El sector sombrerero prosperó, pero tenía un fuerte problema también muy moderno, el de los insumos importados. Faltaban productos para el impermeabilizado final, pero más básicamente faltaba pelo de vicuña. La guerra de Independencia no había terminado y el gran reducto de los realistas era, justamente, el Alto Perú. La vicuña, la llama, la oveja y hasta el guanaco en tierras libres no alcanzaba para hacer sombreros de calidad.
Aquí entra en escena uno de los sombrereros, el belga Felipe Alejandro Soulages, que descubrió cómo agregar a la mezcla de lanas el pelo de nutria. Soulages tenía una de las principales fábricas, con mano de obra libre y esclava, y aprendices de los que firmaban un contrato de esclavitud light por unos años, cuando se graduaban como maestros del oficio.
La técnica de Soulages desató una masacre. Las nutrias son laguneras y orilleras, quieren agua y bañados, con lo que empezaron a llegar a la ciudad barcas y más barcas, carretas y más carretas de pieles de nutria de las lagunas del Paraná. San Nicolás se transformó en una capital del negocio, con flotillas operando en las islas entrerrianas, y en Dolores y Patagones se instalaron pulperías que sólo admitían una moneda, la piel de nutria. Los indios pampas rápidamente entraron en el negocio y en vez de malones traían caravanas de caballos cargados de pieles.

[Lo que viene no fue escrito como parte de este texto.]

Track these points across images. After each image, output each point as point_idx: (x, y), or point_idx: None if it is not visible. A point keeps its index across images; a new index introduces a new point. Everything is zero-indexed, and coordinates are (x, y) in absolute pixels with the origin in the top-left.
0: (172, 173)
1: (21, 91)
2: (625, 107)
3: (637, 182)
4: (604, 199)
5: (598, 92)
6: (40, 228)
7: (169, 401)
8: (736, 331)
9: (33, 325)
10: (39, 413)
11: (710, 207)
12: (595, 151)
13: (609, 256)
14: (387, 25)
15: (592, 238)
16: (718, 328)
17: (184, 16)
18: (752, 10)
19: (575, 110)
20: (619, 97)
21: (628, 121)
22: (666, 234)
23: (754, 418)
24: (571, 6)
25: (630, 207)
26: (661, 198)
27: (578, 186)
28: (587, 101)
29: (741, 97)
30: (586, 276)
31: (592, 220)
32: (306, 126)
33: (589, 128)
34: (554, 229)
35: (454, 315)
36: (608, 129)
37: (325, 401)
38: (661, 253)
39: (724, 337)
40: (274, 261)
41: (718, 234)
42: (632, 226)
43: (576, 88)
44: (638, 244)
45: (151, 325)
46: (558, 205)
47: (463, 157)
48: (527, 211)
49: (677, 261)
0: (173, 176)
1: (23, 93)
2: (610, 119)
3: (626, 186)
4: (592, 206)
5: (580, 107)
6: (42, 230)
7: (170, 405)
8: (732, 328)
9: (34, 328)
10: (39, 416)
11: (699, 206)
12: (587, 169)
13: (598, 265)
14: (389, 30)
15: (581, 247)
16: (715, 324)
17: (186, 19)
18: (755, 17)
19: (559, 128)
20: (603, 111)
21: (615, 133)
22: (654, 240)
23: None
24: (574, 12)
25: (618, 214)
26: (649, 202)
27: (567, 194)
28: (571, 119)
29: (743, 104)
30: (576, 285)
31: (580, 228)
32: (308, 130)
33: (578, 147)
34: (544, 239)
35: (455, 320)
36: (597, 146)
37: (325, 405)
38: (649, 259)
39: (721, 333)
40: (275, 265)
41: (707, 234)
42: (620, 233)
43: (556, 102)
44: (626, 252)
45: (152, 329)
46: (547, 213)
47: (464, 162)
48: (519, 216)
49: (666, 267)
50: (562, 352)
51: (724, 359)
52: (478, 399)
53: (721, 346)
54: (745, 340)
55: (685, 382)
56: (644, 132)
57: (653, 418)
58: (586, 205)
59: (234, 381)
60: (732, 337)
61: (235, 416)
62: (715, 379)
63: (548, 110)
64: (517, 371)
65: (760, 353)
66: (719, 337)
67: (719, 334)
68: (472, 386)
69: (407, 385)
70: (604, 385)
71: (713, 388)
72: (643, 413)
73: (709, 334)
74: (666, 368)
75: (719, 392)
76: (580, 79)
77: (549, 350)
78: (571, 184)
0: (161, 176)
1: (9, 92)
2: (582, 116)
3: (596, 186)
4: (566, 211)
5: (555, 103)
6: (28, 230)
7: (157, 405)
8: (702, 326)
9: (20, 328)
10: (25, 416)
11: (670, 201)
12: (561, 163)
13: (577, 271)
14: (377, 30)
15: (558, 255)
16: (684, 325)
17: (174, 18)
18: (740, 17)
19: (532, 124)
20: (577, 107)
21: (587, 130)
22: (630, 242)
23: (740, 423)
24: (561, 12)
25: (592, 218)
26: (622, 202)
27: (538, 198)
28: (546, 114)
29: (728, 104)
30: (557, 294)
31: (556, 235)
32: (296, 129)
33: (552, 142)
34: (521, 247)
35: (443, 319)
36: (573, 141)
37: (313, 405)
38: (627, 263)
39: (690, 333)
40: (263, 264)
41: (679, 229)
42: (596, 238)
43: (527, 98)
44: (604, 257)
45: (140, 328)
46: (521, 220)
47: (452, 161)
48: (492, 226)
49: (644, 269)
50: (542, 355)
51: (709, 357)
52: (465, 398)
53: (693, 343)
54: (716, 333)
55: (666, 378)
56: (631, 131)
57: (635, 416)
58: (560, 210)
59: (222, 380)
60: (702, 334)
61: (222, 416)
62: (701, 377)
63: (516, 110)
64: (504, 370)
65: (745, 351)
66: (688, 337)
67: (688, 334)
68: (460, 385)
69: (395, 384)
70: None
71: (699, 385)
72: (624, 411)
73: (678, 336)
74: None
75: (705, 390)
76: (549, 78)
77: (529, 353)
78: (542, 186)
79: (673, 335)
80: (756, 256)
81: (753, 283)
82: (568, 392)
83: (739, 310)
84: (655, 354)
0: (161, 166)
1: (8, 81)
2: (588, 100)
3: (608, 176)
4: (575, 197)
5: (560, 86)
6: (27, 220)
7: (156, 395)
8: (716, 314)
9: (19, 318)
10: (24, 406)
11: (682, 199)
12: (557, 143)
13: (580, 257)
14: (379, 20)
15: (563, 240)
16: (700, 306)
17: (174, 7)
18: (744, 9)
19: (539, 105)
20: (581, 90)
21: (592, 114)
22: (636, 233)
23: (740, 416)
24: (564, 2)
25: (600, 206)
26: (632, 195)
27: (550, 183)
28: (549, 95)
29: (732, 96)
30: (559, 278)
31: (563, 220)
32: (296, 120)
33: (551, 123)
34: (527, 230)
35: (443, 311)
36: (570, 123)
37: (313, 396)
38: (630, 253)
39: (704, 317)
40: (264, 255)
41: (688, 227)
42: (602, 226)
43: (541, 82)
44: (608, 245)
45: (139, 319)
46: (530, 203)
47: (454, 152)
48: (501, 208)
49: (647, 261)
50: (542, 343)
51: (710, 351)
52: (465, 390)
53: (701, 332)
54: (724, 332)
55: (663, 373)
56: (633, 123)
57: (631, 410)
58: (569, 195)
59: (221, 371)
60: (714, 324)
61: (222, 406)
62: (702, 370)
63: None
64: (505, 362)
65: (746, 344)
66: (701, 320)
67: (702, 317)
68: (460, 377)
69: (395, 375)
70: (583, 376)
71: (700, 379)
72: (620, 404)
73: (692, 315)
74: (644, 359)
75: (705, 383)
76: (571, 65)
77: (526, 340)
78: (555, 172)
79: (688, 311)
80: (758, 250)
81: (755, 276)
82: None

El cascarrabias del padre Castañeda dejó un testimonio, en 1822, de la "fiebre de la nutria" y sus efectos secundarios. Era imposible conseguir empleados en el campo, renegaba el cura periodista, porque a dos pesos la docena de pieles de nutria, ni valía la pena trabajar todo el día. Resulta que con buena maña, se podía ganar la vida laguneando una tarde.
Los comerciantes ingleses y los norteamericanos también entraron en el negocio, pero para exportar las pieles a sus sectores sombrereros, mucho más grandes que el nuestro. La masacre se acelera tanto que empiezan a escasear los bichos y varios gobiernos, de Rivadavia a Rosas, tomaron las primeras medidas preservacionistas de nuestra historia. En 1832, 45 fabricantes de sombreros argentinos le piden al gobierno que prohíba completamente la exportación de pieles, como ya hacían Francia, Gran Bretaña y España. Ni bola les dan.
Las nutrias, se sabe, no se extinguieron ni mucho menos. Son feroces y más que fértiles, inteligentes y mañeras. Lo saben todos los que tienen un gallinero cerca de un curso de agua y se encuentran una buena mañana con un revoltijo de plumas y sangre, nada más.